Usually block is the most complicated term for new NimBus users to understand, since most people are passengers and have never looked at the operation of fleets, tram depots, etc. as drivers or dispatchers do. To understand the essence of blocks, let's consider the following example, and you'll see how you can put in order multiple schedules of the same route using blocks.
Suppose there is 1 garage and 4 stops combined into route #32. For simplicity, let's assume that the distance between successive stops or between the garage and the following stop takes 10 minutes.
Route #32 has 4 versions with different descriptions:
Each route taxi must go to the route from the garage, drive the direct route and the return route 3 times, and then come back to the garage. The break between each direct route and return route pair will be 9 minutes. There will be 3 route taxis in total, the first one leaves the garage at 8:00, and the following taxis leave it within 23 minutes of each other.
As a result, we get planned rides along 4 created routes:
In my opinion, understanding even such a few elements can already be quite difficult, so let's try to add blocks.
Each block is meant for a separate route taxi.
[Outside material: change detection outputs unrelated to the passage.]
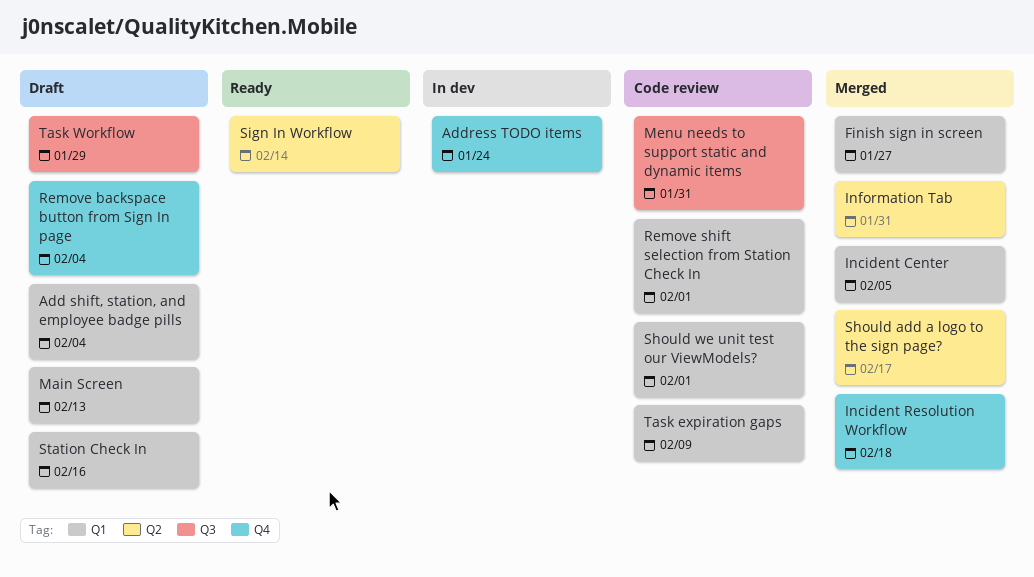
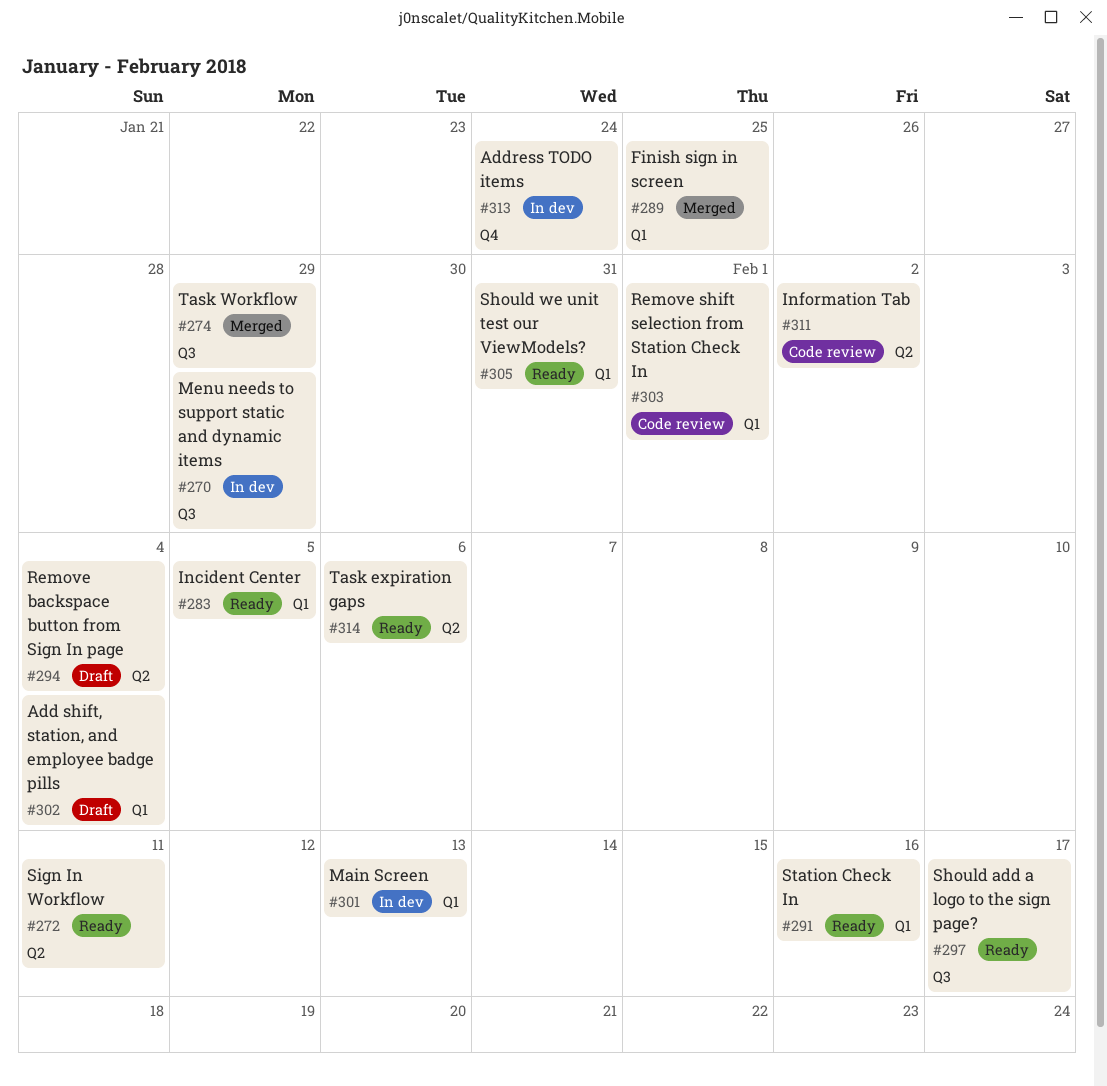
Finish sign in screen, due: Jan 27 -> Jan 25
Incident Center, status: Merged -> Ready
Incident Resolution Workflow: present -> none
Information Tab, status: Merged -> Code review
Information Tab, due: Jan 31 -> Feb 2
Main Screen, status: Draft -> In dev
Menu needs to support static and dynamic items, status: Code review -> In dev
Menu needs to support static and dynamic items, due: Jan 31 -> Jan 29
Remove backspace button from Sign In page, label: Q4 -> Q2
Should add a logo to the sign page?, status: Merged -> Ready
Should add a logo to the sign page?, label: Q2 -> Q3
Should we unit test our ViewModels?, status: Code review -> Ready
Should we unit test our ViewModels?, due: Feb 1 -> Jan 31
Sign In Workflow, due: Feb 14 -> Feb 11
Station Check In, status: Draft -> Ready
Task expiration gaps, status: Code review -> Ready
Task expiration gaps, label: Q1 -> Q2
Task expiration gaps, due: Feb 9 -> Feb 6
Task Workflow, status: Draft -> Merged

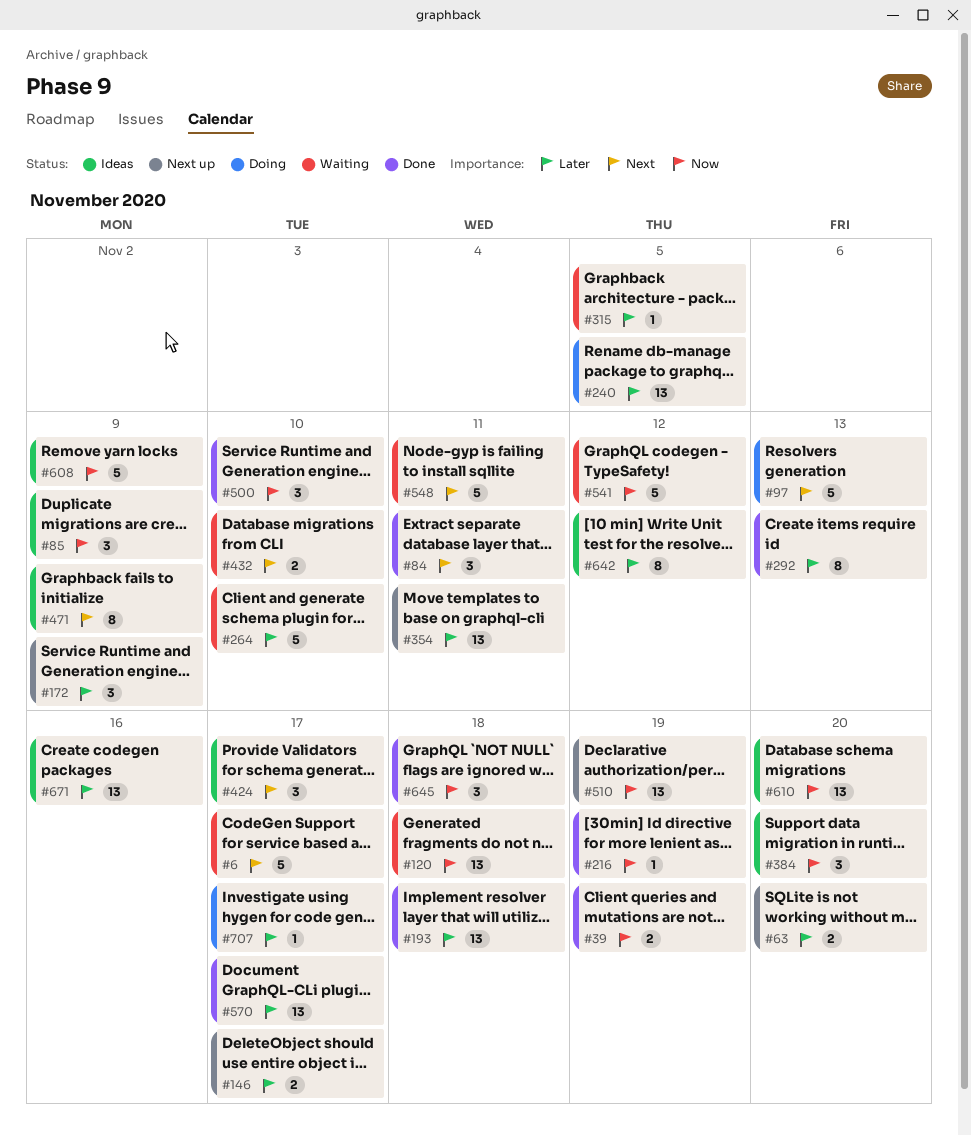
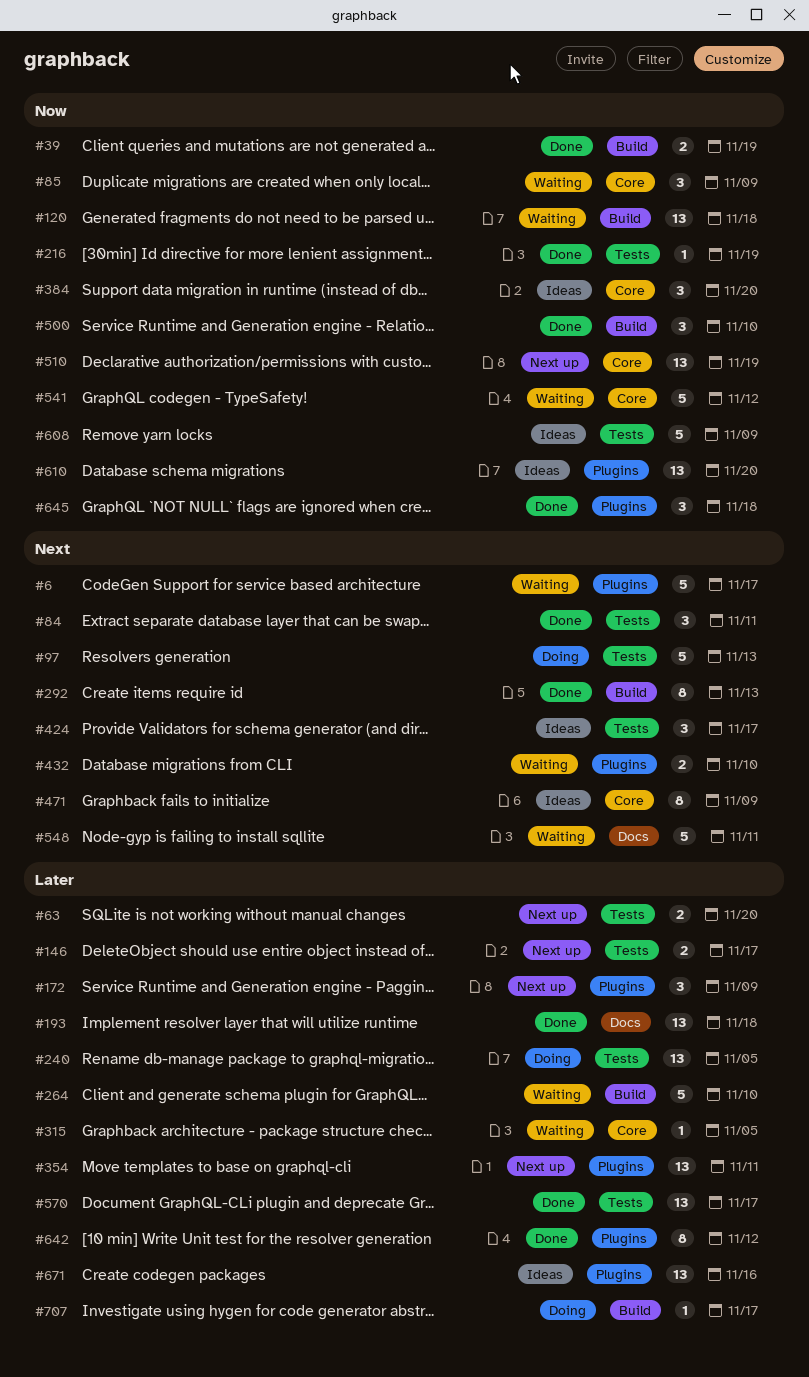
#85, status: Ideas -> Waiting
#292, priority: Later -> Next
#642, status: Ideas -> Done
You'll need to choose schedules for it one by one, considering the breaks: start (way to the 1st stop), direct route, return route, a 9-minute break, direct route, return route, a 9-minute break, direct route, return route, end (way to the garage).
At first, a lot of schedules will be displayed on the page, but step by step, the amount of information displayed will decrease, since one schedule cannot be used in several blocks.
The number of schedules before the creation of blocks:
The creation of a block named Taxi 1:
The creation of a block named Taxi 2:
The creation of a block named Taxi 3:
After adding all the blocks, the result will look like this:
As a result, the dispatcher can see the amount of work for the current day for a particular unit, and, consequently, for a particular driver. Also, using blocks, it will be easier for the dispatcher to assign units to several rides at once.